::: ENTRIES SUPPLIED :::

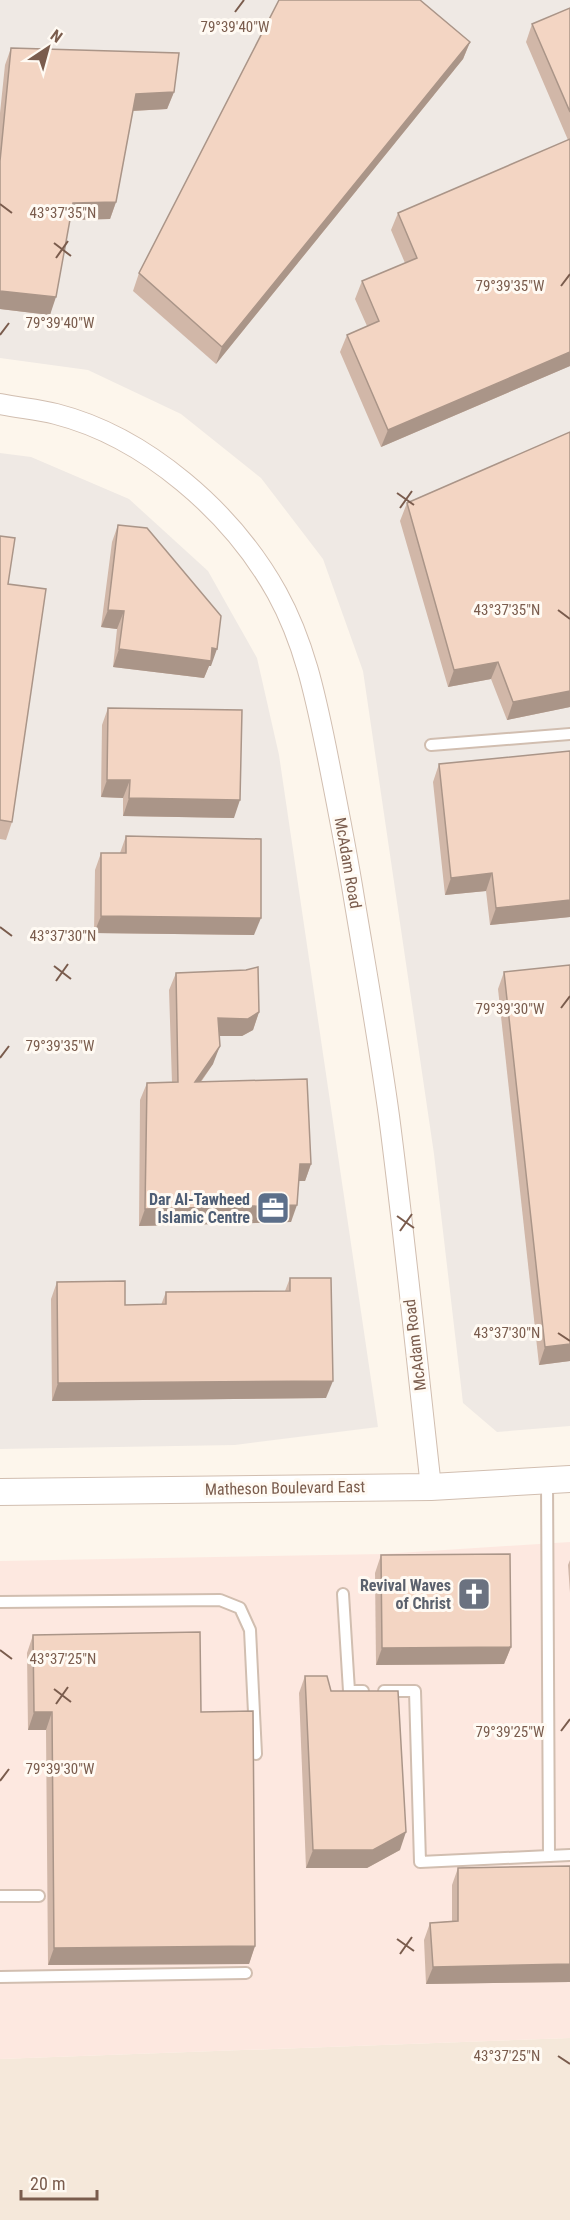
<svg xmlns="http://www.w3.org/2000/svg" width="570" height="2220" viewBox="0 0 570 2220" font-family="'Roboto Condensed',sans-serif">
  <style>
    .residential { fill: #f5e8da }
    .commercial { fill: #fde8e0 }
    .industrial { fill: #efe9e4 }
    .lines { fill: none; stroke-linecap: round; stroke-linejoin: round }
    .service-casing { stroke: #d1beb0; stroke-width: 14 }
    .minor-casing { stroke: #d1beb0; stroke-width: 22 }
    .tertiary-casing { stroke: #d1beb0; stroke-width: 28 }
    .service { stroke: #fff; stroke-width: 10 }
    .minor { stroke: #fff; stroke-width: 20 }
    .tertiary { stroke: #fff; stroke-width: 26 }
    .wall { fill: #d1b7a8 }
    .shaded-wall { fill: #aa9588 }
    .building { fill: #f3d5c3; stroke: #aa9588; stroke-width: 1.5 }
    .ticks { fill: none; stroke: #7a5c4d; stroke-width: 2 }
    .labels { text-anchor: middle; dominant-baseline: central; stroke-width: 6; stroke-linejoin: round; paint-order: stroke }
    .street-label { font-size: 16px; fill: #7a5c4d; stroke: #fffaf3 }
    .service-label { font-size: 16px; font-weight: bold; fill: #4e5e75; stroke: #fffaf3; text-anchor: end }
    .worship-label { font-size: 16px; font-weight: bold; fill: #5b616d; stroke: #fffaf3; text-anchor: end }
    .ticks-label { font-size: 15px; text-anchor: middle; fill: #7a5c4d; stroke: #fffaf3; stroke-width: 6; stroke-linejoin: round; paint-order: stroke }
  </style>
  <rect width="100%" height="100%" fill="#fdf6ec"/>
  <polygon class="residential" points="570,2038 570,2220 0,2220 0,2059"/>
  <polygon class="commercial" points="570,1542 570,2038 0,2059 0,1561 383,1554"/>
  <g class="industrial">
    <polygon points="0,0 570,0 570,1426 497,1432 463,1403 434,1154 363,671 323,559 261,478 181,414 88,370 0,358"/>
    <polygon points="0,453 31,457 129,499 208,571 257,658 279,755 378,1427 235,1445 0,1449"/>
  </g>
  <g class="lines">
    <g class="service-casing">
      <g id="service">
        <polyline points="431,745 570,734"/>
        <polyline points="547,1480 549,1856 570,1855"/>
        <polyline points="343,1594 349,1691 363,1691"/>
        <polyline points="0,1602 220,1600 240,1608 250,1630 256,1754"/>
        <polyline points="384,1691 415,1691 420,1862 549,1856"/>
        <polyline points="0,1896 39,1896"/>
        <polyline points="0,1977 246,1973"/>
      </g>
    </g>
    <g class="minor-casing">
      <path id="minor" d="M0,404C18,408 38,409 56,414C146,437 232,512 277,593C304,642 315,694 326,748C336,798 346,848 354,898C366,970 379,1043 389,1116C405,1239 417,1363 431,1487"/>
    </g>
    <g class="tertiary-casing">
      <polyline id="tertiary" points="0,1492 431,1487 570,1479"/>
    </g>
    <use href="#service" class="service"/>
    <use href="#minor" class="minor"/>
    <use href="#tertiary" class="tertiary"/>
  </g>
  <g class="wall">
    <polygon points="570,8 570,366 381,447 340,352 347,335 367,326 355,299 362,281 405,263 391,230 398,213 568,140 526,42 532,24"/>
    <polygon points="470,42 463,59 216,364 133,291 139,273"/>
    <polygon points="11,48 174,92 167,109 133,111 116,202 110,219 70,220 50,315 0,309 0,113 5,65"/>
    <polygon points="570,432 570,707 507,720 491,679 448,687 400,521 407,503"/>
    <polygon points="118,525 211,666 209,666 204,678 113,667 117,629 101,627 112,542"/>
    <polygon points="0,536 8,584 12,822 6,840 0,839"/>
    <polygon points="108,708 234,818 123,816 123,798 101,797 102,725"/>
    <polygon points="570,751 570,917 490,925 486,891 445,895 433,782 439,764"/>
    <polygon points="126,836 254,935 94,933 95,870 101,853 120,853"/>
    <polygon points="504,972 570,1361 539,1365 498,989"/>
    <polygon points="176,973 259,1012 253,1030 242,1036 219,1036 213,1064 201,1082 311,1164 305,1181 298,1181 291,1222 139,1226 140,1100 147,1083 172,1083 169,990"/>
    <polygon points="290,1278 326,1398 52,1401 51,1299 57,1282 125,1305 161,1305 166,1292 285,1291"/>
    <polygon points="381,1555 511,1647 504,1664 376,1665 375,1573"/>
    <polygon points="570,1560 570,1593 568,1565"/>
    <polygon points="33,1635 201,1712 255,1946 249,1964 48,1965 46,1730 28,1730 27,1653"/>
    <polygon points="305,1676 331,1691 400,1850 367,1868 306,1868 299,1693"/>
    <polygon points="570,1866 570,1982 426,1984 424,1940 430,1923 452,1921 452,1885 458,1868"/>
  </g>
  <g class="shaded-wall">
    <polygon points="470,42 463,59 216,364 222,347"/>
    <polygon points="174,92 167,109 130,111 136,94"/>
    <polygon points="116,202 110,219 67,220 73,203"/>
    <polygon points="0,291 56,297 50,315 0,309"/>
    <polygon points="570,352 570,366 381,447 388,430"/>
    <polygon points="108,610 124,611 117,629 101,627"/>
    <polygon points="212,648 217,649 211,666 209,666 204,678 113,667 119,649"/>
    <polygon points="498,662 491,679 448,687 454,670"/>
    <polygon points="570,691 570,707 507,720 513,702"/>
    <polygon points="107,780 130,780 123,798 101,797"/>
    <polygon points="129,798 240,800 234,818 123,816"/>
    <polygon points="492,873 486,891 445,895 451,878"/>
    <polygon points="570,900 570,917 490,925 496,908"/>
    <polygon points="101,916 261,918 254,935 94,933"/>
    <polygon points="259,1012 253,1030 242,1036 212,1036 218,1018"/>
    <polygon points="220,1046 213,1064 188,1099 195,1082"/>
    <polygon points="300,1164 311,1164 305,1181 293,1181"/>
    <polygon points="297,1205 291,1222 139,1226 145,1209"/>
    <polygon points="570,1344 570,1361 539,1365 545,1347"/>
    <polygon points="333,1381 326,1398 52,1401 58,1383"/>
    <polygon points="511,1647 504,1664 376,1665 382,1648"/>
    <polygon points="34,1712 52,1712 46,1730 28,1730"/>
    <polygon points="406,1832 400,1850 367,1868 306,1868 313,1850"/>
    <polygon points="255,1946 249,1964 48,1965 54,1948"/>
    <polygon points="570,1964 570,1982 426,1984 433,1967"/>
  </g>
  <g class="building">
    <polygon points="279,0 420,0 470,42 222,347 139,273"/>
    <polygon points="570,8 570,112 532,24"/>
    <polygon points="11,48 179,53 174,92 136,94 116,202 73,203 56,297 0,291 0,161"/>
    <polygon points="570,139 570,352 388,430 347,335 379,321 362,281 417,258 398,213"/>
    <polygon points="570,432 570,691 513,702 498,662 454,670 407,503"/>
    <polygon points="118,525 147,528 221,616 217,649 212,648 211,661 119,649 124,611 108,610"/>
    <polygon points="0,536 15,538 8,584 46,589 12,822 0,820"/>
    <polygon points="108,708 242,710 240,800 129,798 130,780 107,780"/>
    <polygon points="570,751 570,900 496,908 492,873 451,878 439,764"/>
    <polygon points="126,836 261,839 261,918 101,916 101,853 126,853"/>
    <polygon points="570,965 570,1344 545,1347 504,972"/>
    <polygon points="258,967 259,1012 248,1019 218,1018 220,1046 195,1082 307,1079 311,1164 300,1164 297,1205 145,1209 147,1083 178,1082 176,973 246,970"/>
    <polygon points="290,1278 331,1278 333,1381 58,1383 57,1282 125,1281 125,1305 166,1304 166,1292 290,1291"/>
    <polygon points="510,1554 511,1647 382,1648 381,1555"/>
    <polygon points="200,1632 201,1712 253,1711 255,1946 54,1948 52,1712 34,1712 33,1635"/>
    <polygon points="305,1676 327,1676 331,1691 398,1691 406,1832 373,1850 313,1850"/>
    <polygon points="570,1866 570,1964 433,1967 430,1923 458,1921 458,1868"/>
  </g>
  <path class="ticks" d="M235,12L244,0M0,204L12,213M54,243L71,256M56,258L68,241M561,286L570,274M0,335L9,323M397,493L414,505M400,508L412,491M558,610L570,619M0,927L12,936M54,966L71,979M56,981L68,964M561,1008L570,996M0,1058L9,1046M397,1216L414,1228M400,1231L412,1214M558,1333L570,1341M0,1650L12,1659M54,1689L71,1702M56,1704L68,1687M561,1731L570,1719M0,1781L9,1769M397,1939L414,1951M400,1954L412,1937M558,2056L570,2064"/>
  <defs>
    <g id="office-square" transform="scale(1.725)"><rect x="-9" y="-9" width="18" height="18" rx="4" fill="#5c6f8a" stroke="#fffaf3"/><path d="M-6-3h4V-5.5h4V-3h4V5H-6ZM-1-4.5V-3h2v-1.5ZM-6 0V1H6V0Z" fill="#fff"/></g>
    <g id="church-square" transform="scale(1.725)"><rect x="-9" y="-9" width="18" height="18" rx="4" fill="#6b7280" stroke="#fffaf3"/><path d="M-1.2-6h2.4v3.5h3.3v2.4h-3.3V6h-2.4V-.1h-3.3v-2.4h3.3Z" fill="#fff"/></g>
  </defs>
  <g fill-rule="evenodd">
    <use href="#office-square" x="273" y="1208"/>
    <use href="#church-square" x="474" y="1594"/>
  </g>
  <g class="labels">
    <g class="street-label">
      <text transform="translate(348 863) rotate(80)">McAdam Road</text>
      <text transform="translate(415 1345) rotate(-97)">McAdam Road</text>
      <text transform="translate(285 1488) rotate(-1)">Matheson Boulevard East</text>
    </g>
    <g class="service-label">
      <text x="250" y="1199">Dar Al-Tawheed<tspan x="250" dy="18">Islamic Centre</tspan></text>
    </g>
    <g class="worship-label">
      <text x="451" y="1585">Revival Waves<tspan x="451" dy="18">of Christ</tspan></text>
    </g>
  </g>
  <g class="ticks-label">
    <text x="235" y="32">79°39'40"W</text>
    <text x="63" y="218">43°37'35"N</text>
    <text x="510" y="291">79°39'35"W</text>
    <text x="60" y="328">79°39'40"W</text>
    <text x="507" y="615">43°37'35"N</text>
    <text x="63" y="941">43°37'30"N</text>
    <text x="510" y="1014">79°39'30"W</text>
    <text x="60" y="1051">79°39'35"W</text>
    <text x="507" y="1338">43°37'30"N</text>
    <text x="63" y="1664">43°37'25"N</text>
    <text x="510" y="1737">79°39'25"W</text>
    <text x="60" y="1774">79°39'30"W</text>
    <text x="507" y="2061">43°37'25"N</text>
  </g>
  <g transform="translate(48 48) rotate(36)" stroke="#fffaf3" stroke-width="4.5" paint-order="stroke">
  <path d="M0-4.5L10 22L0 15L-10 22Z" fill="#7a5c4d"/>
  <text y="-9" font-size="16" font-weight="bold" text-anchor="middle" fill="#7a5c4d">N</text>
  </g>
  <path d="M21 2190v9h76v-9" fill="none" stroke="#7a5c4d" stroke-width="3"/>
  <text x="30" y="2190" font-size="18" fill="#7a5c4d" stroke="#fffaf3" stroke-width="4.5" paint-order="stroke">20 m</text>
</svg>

:::

__REQUIRED WORK__. Extract every line from the records above that contains the word "lines".

__ANSWER BELOW__.
    .lines { fill: none; stroke-linecap: round; stroke-linejoin: round }
  <g class="lines">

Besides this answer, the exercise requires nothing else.